Mining stocks decline as Bitcoin miners sell at the fastest rate in seven years.
The pressure on Bitcoin miners has never been higher as of Nov. 22, when BTC prices hit a fresh bear cycle low.
Charles Edwards, the founder of Capriole Fund, saw that Bitcoin miners were selling aggressively on November 21. The sell-off has escalated by 400% so far this month, as seen by the chart.
He continued, “It is also the most aggressive selling observed in almost seven years.”
“Many Bitcoin miners will go out of business if price doesn’t rise soon.”
Currently, bitcoin miners are dealing with three problems at once. It is more difficult to mine the next block when hash rates are close to their peak levels. Although this is negative for miners, it is beneficial for network security. Blockchain.com reports that the network hash rate is presently 261 EH/s (exahashes per second). Furthermore, it peaked on November 2 at 273 EH/s.
It is more difficult to compete for the next block because mining difficulty is also at peak levels.
Energy costs are still extremely high most of the time, which makes things difficult for Bitcoin miners. Profit margins are severely lowered when power costs are excessive. As a result, many mining operations will shut down their equipment or cease operations entirely.
The Australian company Iris Energy is the most recent to do so. Iris has been forced to shut down its hardware after defaulting on a $108 million debt, according to BeInCrypto.
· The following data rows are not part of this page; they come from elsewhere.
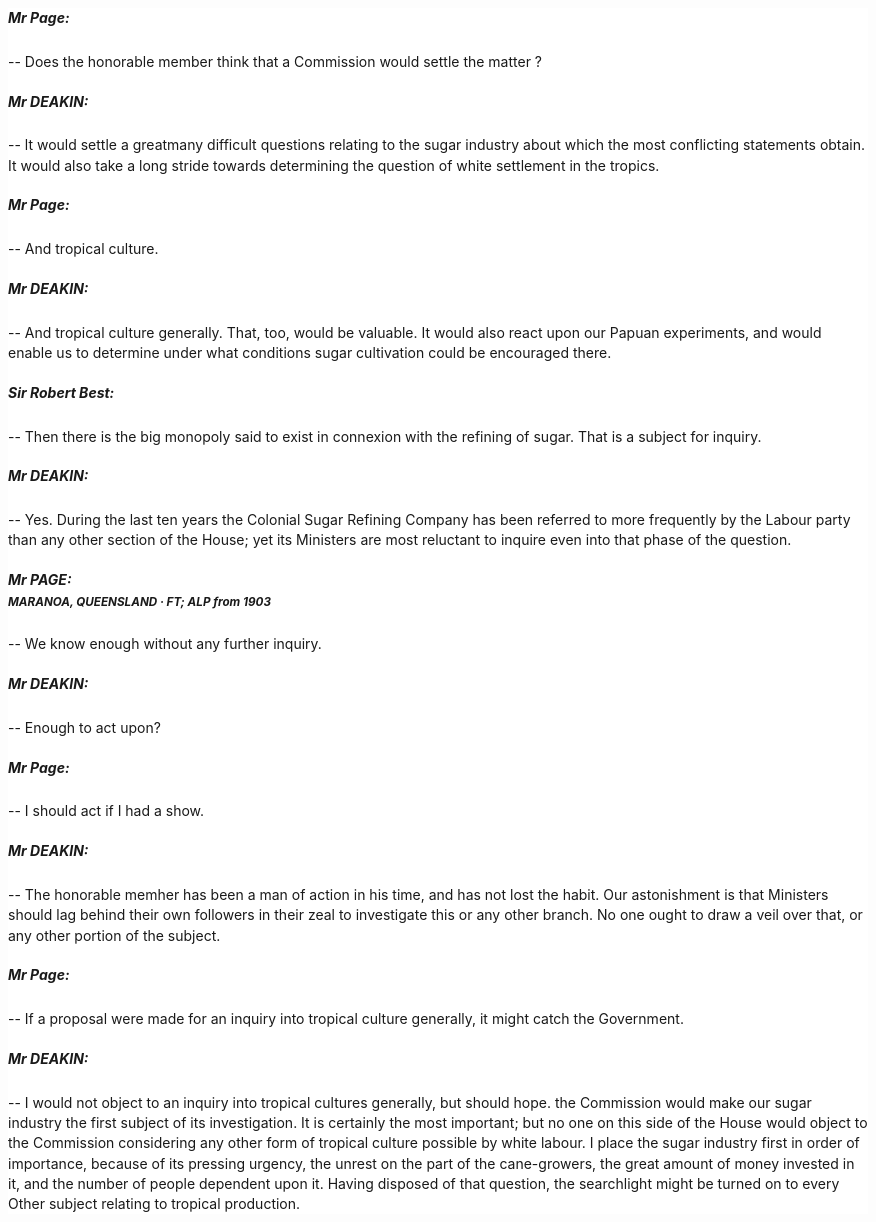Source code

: ##### Mr Page:

--  Does the honorable member think that a Commission would settle the matter ? 

##### Mr DEAKIN:

-- lt would settle a greatmany difficult questions relating to the sugar industry about which the most conflicting statements obtain. It would also take a long stride towards determining the question of white settlement in the tropics. 

##### Mr Page:

--  And tropical culture. 

##### Mr DEAKIN:

-- And tropical culture generally. That, too, would be valuable. It would also react upon our Papuan experiments, and would enable us to determine under what conditions sugar cultivation could be encouraged there. 

##### Sir Robert Best:

--  Then there is the big monopoly said to exist in connexion with the refining of sugar. That is a subject for inquiry. 

##### Mr DEAKIN:

-- Yes. During the last ten years the Colonial Sugar Refining Company has been referred to more frequently by the Labour party than any other section of the House; yet its Ministers are most reluctant to inquire even into that phase of the question. 

##### Mr PAGE:<br><small class="text-muted">MARANOA, QUEENSLAND &middot; FT; ALP from 1903</small>

--  We know enough without any further inquiry. 

##### Mr DEAKIN:

-- Enough to act upon? 

##### Mr Page:

--  I should act if I had a show. 

##### Mr DEAKIN:

-- The honorable memher has been a man of action in his time, and has not lost the habit. Our astonishment is that Ministers should lag behind their own followers in their zeal to investigate this or any other branch. No one ought to draw a veil over that, or any other portion of the subject. 

##### Mr Page:

--  If a proposal were made for an inquiry into tropical culture generally, it might catch the Government. 

##### Mr DEAKIN:

-- I would not object to an inquiry into tropical cultures generally, but should hope. the Commission would make our sugar industry the first subject of its investigation. It is certainly the most important; but no one on this side of the House would object to the Commission considering any other form of tropical culture possible by white labour. I place the sugar industry first in order of importance, because of its pressing urgency, the unrest on the part of the cane-growers, the great amount of money invested in it, and the number of people dependent upon it. Having disposed of that question, the searchlight might be turned on to every Other subject relating to tropical production.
The third element that harms miners is the price of bitcoin. According to CoinGecko, the asset fell to $15,650 on November 22, its lowest price since November 2020.
The downward spiral is exacerbated by all of these reasons, which continue to put pressure on Bitcoin miners and leave them with no choice except to sell.
Due to declining share prices, publicly traded mining businesses are likewise in a terrible situation right now. According to Market Watch, Canaan Inc. stock plunged to a two-year low of $2.52 in after-hours trading.
Additionally, Riot Blockchain stock is at a two-year low. After the bell on Monday, they decreased to $4.05, over 94% below their peak.
Not much better is happening to Marathon Digital. After hours, the stock traded at $6.26, its lowest price since December 2020.
As the crypto cold intensifies, bitcoin mining stock trade volumes are likewise at their lowest-ever levels.